EXERCISE MATERIAL Block Start

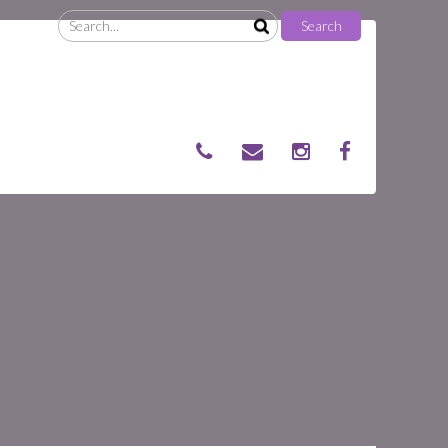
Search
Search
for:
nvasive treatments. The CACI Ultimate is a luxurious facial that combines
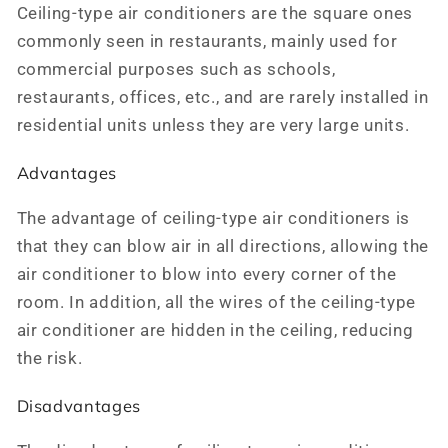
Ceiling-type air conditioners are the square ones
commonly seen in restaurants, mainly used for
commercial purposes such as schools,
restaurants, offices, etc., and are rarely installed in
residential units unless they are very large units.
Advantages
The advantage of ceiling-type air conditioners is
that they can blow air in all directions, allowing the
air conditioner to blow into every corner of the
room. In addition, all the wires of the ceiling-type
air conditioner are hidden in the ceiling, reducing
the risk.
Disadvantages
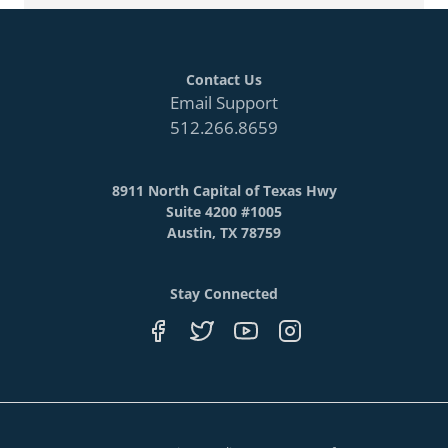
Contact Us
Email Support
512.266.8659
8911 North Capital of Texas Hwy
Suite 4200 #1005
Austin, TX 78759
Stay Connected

EXERCISE MATERIAL Block End
EXERCISE MATERIAL Block Start

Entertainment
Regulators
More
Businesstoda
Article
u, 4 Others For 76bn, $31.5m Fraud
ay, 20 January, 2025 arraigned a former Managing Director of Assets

EXERCISE MATERIAL Block End
EXERCISE MATERIAL Block Start

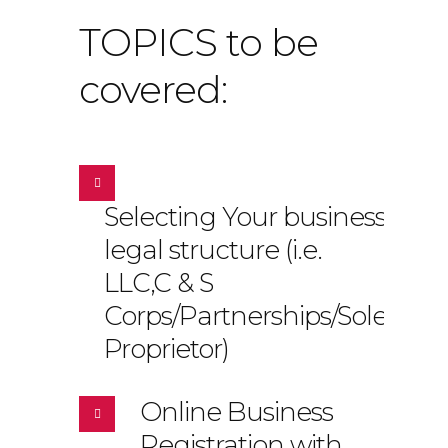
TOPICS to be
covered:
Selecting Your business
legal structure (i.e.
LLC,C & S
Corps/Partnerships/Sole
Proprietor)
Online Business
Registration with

EXERCISE MATERIAL Block End

▶ [WORK REQUEST]:
Across the records above, show each line containing the word "that".

▶ [SOLUTION TO THE EXERCISE]:
nvasive treatments. The CACI Ultimate is a luxurious facial that combines
that they can blow air in all directions, allowing the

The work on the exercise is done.